- Nearest city: Mbandaka
- Coordinates: 0°20′24″S 18°07′16″E﻿ / ﻿0.340°S 18.121°E
- Area: 1,000 square kilometres (390 sq mi)
- Established: 2011

= Ngiri Triangle Nature Reserve =

Protected area in the Republic of Congo

The Ngiri Reserve is a protected area of the Democratic Republic of the Congo (DRC).
It is located in western Équateur province, in the Bomongo, Bikoro and Makanza territories, and covers a total area of 1000 km2.
It extends northward from the confluence of the Congo River and the Ubangi River.
According to the World Wide Fund for Nature (WWF) the reserve will conserve biodiversity and the ecosystem in the Ngiri triangle.

==History==
It was first proposed to make the Ngiri triangle, the area between the Ubangi, Congo and Ngiri rivers, into a reserve in 1975, but the project could not be completed. The project was revived by the WWF in the context of Lake Tele - Lake Tumba landscape project, of which the Tumba-Ngiri-Maindombe wetland is the DRC portion.
It was proposed that the new reserve should be IUCN category VI.

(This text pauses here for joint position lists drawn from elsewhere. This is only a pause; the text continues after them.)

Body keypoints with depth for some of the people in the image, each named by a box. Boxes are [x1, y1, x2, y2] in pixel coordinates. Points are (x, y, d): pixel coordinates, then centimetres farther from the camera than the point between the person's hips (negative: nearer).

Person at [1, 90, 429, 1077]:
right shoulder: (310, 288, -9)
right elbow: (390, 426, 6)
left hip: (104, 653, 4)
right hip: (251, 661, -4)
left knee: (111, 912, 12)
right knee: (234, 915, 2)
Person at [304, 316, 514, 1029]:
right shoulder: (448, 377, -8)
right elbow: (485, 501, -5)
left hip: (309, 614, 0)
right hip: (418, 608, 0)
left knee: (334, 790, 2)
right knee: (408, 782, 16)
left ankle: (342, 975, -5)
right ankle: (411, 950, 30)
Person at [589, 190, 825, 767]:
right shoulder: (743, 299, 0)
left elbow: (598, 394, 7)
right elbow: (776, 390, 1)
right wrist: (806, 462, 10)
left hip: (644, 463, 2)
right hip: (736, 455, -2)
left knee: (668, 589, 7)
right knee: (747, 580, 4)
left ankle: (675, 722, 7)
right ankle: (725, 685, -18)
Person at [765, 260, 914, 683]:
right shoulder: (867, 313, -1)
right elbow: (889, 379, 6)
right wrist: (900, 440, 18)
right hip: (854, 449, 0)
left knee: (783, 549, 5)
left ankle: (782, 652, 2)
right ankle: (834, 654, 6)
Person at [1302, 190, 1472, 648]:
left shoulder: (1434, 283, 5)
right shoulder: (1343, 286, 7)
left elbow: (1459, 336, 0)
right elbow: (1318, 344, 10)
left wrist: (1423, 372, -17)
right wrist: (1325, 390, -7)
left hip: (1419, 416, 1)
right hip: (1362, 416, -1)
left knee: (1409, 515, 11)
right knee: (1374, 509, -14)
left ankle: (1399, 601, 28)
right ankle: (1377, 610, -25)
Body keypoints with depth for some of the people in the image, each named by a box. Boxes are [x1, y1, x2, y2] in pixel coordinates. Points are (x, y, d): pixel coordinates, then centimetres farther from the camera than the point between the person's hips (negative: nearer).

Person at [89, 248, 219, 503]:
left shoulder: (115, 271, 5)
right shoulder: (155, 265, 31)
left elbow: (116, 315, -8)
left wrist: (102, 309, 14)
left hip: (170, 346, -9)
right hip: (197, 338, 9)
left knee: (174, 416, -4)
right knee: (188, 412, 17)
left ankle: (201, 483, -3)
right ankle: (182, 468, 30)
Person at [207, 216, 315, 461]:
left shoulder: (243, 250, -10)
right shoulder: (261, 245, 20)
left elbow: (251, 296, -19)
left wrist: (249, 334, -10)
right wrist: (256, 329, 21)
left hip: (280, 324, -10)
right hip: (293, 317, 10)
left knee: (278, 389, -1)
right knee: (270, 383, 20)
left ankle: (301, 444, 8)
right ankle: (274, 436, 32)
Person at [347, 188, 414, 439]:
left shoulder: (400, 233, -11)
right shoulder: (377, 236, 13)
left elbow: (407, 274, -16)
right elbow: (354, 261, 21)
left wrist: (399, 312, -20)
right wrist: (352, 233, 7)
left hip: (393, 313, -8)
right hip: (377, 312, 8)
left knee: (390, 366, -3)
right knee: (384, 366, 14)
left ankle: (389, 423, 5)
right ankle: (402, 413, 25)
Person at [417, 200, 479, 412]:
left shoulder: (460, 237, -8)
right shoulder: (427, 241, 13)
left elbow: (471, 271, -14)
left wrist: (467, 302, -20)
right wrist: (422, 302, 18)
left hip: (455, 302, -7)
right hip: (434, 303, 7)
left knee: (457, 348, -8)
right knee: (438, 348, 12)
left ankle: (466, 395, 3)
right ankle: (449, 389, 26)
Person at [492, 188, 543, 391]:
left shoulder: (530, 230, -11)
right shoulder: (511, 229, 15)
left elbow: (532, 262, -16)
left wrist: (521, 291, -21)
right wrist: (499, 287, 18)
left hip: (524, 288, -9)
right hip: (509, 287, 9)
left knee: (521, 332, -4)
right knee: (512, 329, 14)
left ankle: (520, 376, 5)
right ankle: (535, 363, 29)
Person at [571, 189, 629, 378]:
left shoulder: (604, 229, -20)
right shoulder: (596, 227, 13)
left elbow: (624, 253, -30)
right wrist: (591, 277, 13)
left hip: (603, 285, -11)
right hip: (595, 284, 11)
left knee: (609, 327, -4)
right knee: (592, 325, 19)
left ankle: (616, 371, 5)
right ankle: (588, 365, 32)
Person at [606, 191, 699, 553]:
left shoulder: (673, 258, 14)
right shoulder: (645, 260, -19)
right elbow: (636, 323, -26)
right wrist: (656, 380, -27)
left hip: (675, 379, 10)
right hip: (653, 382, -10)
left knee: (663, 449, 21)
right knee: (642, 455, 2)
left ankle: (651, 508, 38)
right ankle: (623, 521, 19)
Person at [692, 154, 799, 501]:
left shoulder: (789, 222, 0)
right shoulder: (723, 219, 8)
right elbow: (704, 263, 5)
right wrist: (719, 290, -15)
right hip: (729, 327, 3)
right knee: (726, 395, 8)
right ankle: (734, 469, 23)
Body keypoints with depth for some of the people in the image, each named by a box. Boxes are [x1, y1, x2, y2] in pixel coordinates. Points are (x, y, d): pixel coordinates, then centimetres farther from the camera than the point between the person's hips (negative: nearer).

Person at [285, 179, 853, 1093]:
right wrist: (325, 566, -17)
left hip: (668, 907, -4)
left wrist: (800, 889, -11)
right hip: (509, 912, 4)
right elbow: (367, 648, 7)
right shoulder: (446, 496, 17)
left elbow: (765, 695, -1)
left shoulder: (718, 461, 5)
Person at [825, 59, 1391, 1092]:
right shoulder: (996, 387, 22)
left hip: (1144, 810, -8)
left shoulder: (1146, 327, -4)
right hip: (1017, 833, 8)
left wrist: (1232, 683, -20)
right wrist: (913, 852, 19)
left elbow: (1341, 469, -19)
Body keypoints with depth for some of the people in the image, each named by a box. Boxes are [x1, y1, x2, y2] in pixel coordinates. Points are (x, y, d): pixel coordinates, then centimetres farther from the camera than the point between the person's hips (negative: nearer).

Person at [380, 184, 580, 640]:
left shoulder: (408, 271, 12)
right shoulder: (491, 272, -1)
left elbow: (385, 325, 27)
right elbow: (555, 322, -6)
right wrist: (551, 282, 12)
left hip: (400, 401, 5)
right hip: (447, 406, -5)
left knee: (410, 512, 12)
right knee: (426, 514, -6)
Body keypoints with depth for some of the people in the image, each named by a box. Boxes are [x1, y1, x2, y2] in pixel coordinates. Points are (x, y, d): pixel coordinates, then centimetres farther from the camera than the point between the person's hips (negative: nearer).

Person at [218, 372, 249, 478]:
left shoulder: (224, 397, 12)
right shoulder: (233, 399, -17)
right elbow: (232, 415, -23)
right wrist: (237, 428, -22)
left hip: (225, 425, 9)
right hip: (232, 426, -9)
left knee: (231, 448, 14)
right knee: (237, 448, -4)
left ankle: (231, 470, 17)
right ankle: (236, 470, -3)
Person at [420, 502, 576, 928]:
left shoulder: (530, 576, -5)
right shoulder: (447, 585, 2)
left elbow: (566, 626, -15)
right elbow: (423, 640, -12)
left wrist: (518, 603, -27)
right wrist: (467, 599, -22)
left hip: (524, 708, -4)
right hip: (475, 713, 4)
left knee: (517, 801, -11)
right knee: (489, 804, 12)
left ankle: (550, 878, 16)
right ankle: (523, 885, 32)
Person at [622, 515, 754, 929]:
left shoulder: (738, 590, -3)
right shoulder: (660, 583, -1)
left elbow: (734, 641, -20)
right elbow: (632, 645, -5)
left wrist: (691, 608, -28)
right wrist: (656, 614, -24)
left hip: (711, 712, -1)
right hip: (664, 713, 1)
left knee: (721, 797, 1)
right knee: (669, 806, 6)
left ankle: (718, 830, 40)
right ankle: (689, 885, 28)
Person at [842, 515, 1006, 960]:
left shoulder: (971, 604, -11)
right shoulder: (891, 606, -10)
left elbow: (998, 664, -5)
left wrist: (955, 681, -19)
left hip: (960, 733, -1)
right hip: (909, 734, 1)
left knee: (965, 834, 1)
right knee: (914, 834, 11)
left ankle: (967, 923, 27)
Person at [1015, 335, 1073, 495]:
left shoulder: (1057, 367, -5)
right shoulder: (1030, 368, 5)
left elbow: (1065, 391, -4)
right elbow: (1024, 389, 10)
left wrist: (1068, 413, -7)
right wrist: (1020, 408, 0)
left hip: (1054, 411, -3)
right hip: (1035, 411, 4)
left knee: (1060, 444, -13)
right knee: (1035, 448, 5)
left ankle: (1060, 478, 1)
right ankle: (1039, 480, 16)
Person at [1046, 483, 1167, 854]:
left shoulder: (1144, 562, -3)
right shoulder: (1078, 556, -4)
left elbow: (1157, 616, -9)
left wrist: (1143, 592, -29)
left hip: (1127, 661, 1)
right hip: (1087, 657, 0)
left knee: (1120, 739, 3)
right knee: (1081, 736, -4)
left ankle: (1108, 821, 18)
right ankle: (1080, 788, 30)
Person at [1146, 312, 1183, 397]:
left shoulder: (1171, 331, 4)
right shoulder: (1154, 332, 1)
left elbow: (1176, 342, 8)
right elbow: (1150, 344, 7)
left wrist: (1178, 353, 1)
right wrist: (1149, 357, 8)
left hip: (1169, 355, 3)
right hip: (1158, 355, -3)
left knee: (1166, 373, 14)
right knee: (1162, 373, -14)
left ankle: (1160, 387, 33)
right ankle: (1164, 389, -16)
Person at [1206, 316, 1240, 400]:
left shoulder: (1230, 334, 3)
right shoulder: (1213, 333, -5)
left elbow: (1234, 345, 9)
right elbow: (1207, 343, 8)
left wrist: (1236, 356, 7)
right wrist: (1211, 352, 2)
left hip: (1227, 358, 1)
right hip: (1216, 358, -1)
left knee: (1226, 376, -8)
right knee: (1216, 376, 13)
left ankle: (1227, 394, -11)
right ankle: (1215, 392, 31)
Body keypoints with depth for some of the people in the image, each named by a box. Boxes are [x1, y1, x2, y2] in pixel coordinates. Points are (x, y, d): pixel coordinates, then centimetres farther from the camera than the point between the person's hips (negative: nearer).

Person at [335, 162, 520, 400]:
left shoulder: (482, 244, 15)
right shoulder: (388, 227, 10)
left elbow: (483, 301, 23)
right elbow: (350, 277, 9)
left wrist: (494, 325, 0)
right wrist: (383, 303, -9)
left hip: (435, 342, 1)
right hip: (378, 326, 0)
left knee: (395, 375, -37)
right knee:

In August 2010, the Cooperation Agreement between the governments of the Republic of the Congo and the DRC on the Lake Tele - Lake Tumba landscape provided for creation of the Ngiri reserve as well the Mabali scientific reserve in addition to the Tumba-Lediima Nature Reserve in the DRC and the Lake Télé Community Reserve in the Republic of the Congo.
The Ngiri reserve was created by a decree of the Ministry of Environment in March 2011, with the participation of WWF.

==Environment==
The reserve is mostly covered by swamp forest, and contains many streams and rivers. The Ngiri River flows from north to south through the center of the reserve before joining the Ubangi. A wide zone bordering the Ngiri consists of alternating marshy grassland-savanna, swamp forests and seasonally flooded forests.
The savanna is burned in the dry season. At other times it is flooded.
Common tree species are Entandrophragma palustre, Coelocaryon botryoides, Uapaca heudelotii, Guibourtia demeusei and Oubanguia africana.
Rainfall is relatively constant throughout the year, averaging 1770 mm, but is slightly heavier from August to October and lighter in April and May.
The Ubangi and Ngiri water levels are highest from September to November, while the Congo has highest water levels from October to December.

The reserve is a breeding ground for large numbers of water birds, particularly purple herons, reed cormorants and African darters.
During the low-water periods rosy bee-eaters and African river martins breed in the reserve.
It is the only location in the DRC where Congo sunbirds have been found.
Vulnerable African bush elephants are present, and Allen's swamp monkeys are thought to be present.

The region has a very sparse human population engaged mainly in fishing and hunting. Most settlements are near to Bomongo, the only town in the reserve.
The capital of Équateur province, Mbandaka, lies to the south of the reserve where the Tshuapa River enters the Congo from the east.